[[ GIVEN INFORMATION open ]]

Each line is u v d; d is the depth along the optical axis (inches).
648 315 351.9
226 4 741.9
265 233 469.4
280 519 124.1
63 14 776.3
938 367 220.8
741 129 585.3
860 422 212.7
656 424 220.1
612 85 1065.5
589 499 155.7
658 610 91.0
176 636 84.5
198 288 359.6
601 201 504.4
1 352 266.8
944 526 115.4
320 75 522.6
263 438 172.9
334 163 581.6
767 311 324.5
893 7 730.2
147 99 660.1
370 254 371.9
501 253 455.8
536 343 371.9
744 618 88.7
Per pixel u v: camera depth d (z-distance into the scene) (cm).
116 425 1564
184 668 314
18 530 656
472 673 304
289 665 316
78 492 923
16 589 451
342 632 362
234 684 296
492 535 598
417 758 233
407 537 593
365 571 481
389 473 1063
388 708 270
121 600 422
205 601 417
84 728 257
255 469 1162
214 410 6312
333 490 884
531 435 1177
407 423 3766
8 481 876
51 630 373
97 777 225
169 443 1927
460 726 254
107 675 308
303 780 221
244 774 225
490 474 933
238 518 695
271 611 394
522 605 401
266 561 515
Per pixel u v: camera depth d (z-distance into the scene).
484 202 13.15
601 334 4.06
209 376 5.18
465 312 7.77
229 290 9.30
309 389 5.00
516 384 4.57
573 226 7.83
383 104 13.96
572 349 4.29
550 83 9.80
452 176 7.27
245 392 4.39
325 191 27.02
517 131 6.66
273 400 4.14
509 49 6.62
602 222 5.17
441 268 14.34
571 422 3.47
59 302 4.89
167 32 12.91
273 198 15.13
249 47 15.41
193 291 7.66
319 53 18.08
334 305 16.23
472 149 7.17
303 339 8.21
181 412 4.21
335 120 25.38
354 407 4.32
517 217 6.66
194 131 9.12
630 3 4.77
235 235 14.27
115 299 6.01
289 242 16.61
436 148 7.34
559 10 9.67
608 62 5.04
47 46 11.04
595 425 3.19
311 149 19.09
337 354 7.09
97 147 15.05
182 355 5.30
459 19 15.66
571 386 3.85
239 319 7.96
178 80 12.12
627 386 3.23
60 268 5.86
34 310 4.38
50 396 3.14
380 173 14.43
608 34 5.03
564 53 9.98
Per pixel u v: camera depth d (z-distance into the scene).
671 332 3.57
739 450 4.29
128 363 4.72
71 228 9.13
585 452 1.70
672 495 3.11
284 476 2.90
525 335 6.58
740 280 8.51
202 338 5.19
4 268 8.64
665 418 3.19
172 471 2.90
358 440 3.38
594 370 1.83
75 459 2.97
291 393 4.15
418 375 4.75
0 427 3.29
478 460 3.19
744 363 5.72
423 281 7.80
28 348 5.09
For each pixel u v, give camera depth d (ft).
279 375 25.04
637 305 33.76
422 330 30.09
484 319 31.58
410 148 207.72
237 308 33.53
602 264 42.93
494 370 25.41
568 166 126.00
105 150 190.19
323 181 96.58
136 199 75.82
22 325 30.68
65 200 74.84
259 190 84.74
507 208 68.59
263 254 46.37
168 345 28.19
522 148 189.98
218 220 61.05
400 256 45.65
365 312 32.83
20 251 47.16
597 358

[[ GIVEN INFORMATION closed ]]

PROMPT: Your answer must consist solely of the lines above between the line holding "490 474 933" and the line holding "182 355 5.30", inclusive, copied exactly.

WRITTEN RESPONSE:
490 474 933
238 518 695
271 611 394
522 605 401
266 561 515
Per pixel u v: camera depth d (z-distance into the scene).
484 202 13.15
601 334 4.06
209 376 5.18
465 312 7.77
229 290 9.30
309 389 5.00
516 384 4.57
573 226 7.83
383 104 13.96
572 349 4.29
550 83 9.80
452 176 7.27
245 392 4.39
325 191 27.02
517 131 6.66
273 400 4.14
509 49 6.62
602 222 5.17
441 268 14.34
571 422 3.47
59 302 4.89
167 32 12.91
273 198 15.13
249 47 15.41
193 291 7.66
319 53 18.08
334 305 16.23
472 149 7.17
303 339 8.21
181 412 4.21
335 120 25.38
354 407 4.32
517 217 6.66
194 131 9.12
630 3 4.77
235 235 14.27
115 299 6.01
289 242 16.61
436 148 7.34
559 10 9.67
608 62 5.04
47 46 11.04
595 425 3.19
311 149 19.09
337 354 7.09
97 147 15.05
182 355 5.30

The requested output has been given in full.